**ABOUT THIS TASK**
Copy the listing from the line containing "Read against the" through the end, replacing "average" with "mean" and leaving everything else unchanged. Leave the pictures out of your copy.

**RECORDS FOR PROCESSING**

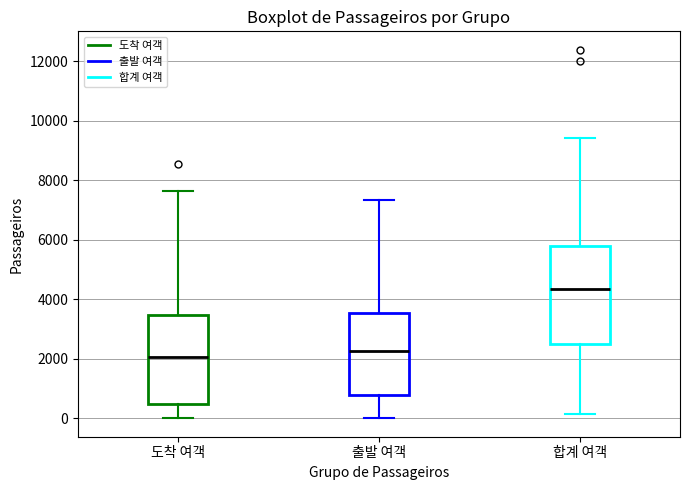

Comparing the boxes themselves (not the whiskers), which one is the tallest?

합계 여객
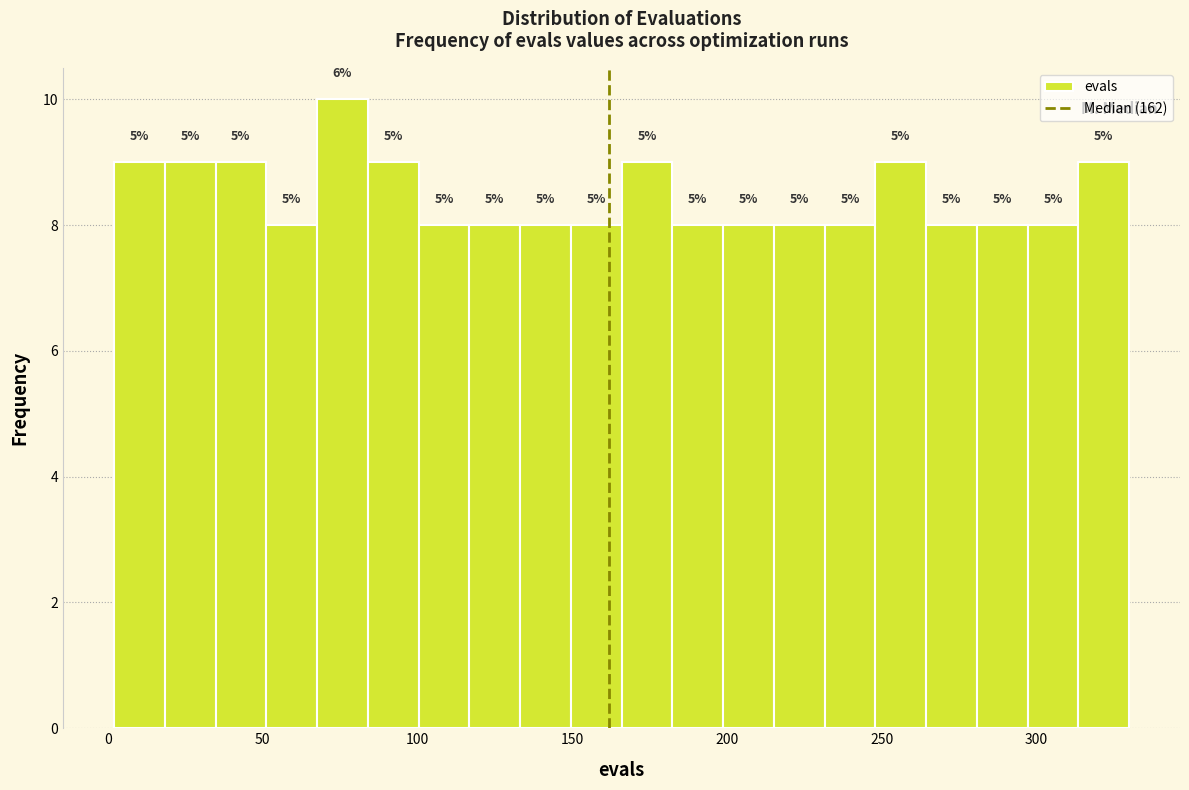

Read against the x-axis, roughly where is the centre of the tallest bar?

75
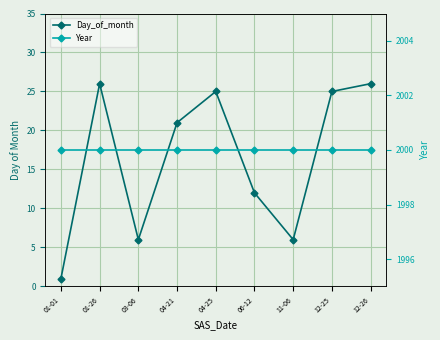

What is the average value of the Year series?

2000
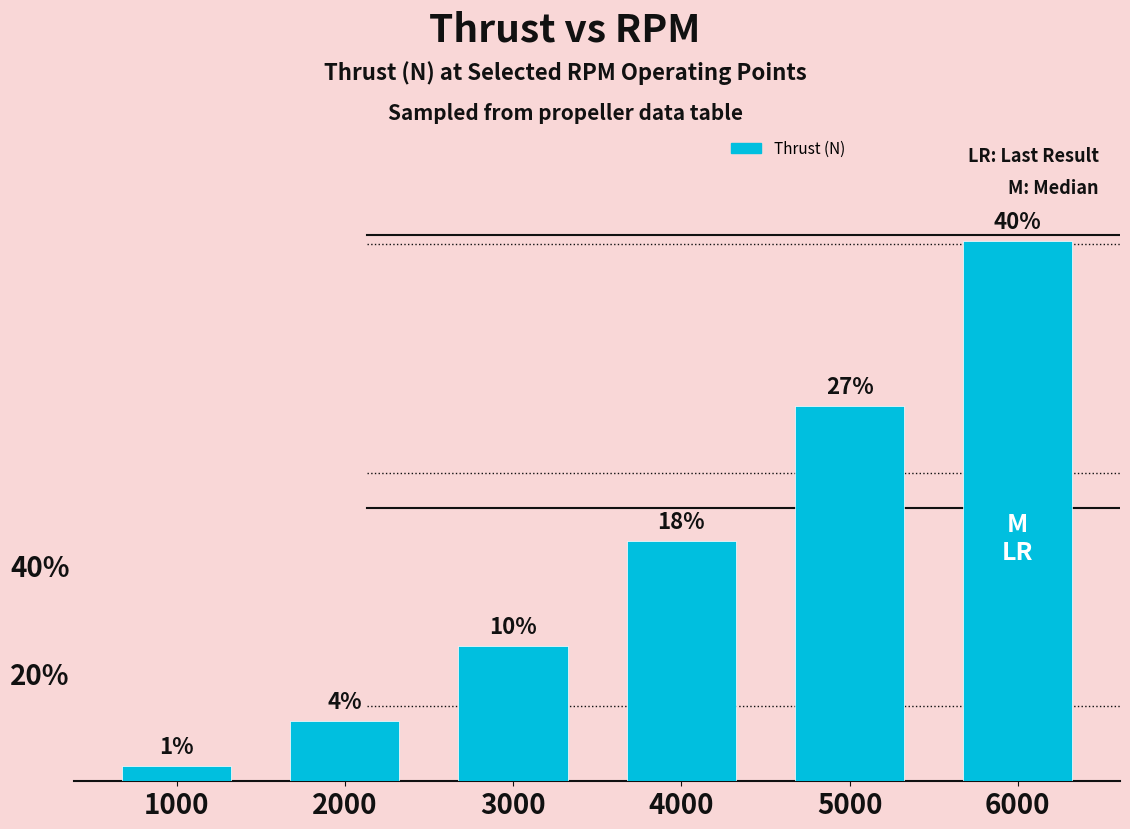

Are the bars horizontal?

No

**WRITTEN RESPONSE**
Read against the x-axis, roughly where is the centre of the tallest bar?

75

What is the mean value of the Year series?

2000

Are the bars horizontal?

No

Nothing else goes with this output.